The implementation of the above described process can be broken down as follows:
Firstly, each criteria was associated with a data source that provided the sufficient ground truth information for answering this question in the positive or in the negative. Then for each criteria the associated ground truth information was processed to classify the suitability of each region in Salzburg with regards to the criteria in question. In this way a vector layer was generated for each and every criteria classifying areas of Salzburg into “Suitable” or “Unsuitable” regions. In the following we will take a quick look at the generation of two of these layers.
Identifying Residential Areas
One of the key criteria to follow for the construction of a new wind farm is that it is an appropriate distance away from major residential areas.
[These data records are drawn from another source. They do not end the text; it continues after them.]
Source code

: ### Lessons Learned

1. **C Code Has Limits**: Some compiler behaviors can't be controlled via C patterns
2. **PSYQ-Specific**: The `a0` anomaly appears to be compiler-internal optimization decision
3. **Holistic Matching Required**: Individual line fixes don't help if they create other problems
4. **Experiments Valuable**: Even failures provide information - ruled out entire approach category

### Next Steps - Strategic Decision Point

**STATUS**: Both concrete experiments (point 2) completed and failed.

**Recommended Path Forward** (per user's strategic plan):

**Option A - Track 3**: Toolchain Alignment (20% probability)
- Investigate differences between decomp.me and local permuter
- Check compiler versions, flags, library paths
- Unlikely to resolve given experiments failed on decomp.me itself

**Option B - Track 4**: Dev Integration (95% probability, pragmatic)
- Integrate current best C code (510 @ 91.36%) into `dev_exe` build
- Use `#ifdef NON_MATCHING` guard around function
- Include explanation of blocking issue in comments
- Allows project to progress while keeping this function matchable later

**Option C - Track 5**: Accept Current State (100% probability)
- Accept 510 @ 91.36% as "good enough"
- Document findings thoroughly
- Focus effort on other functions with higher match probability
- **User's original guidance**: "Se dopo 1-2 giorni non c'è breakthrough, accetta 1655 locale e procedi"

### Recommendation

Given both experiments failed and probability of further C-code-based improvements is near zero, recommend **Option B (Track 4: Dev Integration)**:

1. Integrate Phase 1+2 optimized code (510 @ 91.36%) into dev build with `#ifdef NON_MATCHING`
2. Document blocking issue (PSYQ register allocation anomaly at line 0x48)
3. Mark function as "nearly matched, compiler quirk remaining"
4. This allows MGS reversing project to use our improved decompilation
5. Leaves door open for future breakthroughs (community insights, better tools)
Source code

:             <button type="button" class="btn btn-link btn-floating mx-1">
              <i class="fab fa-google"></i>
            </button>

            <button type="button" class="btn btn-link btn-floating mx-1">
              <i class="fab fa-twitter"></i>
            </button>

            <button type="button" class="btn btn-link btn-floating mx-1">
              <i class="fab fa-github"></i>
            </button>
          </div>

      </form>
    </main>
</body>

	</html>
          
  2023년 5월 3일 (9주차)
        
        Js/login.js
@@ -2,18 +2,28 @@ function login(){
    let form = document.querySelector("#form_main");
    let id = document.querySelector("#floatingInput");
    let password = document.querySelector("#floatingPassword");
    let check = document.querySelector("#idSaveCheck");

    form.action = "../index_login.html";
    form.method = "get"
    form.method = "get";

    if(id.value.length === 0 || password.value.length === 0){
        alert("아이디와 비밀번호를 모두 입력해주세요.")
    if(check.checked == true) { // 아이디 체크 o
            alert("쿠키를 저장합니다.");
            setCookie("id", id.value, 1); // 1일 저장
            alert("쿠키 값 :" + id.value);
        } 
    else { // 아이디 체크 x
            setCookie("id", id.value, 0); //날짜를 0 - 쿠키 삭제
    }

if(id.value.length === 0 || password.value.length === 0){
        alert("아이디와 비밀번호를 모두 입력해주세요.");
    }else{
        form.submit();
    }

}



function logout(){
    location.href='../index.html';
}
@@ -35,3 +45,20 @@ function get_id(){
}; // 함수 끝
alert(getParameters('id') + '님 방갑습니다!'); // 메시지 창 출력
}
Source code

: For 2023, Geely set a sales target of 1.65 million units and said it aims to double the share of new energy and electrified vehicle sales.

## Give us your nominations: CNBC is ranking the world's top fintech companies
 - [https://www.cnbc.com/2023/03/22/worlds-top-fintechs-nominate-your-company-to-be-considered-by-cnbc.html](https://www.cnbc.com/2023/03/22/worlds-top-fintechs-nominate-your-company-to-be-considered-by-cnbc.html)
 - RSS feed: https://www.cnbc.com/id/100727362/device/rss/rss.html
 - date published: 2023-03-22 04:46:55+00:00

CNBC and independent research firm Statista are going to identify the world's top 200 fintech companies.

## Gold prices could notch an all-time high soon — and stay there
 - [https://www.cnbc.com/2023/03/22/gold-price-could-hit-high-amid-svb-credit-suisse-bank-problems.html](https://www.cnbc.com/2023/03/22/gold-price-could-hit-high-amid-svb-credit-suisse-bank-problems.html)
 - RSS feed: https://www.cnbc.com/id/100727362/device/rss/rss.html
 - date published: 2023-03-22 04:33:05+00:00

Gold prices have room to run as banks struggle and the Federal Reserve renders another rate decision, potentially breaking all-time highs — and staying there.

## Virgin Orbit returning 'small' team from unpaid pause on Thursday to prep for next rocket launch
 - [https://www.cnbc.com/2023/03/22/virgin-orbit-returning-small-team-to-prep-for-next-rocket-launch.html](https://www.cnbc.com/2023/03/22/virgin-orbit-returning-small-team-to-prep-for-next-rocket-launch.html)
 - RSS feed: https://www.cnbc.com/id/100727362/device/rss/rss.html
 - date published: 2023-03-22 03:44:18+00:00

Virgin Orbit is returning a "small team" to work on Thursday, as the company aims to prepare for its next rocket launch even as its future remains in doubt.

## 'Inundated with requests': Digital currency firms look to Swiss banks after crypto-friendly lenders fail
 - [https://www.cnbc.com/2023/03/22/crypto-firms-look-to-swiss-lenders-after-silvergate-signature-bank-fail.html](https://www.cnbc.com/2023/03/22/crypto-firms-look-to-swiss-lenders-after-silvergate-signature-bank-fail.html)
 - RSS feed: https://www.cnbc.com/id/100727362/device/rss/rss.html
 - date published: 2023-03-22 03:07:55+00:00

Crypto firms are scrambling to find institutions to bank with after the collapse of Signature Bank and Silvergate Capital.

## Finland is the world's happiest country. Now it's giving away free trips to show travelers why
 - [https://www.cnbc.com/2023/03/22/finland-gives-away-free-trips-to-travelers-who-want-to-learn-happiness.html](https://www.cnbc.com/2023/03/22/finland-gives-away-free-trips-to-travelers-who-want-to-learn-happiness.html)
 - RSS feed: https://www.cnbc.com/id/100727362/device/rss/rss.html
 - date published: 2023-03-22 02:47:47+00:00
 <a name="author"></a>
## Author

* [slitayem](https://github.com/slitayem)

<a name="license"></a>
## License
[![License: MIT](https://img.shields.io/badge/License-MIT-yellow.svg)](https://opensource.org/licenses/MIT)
Fulfilling this criteria is a necessity in most areas due to government regulation in place to address concerns with regards to noise pollution, urban planning and the visual impact of these installations. Utilizing ground truth data sourced from the Bundesamt für Eich- und Vermessungswesen gives us a good starting point for attempting to generate an appropriate layer that segments Salzburg into areas as defined by their suitability with regards to this criteria.
As can be seen in this case the ground truth data consists of a number of polygons corresponding to existing structures present in the state of Salzburg. This offers a promising starting point, but a number of questions still need to be addressed in order to transform this input into the appropriate binary classification layer. Namely, how does one make a meaningful distinction between a town, appearing here as a tight clustering of polygons, and two lone houses in a field? In this case we turned to the Density-Based Spatial Clusterring algorithm which provides an intuitive density based classification of an area into “residential” or “not-residential” based on the density of these structure polygons and their number of neighbors. In this way we can achieve for example the following classification.
Identifying Level Regions
Another important criteria for any construction project is that the ground is of the appropriate grade. Generally speaking construction projects must be built level in order to provide the appropriate foundation for the planned structure. Above a certain grade of incline the costs that will have to be incurred to level the area become far too prohibitive for the project to be practical. Luckily open source raster data captured from surveys conducted with laser measurements are available at 5m resolution.
In this case since this is raster, and not vector, data the translation of this layer into a binary classification mask is slightly more involved. In this case this was accomplished by defining a threshold angle above which a point of interest was considered “too steep” querying the raster data for all of these regions, extracting these regions to vectors with OpenCV and thresholding the extracted areas gives us the desired classification.
Conclusion
After having successfully extracted a binary classification mask for each of the criteria that define a region’s suitability for the construction of a wind farm, putting this altogether is then straightforward: simply combine all of the classification masks into one. The resulting regions are the optimal regions as determined by official ground truth data provided by the state government of Salzburg and the federal government of Austria, quite a find!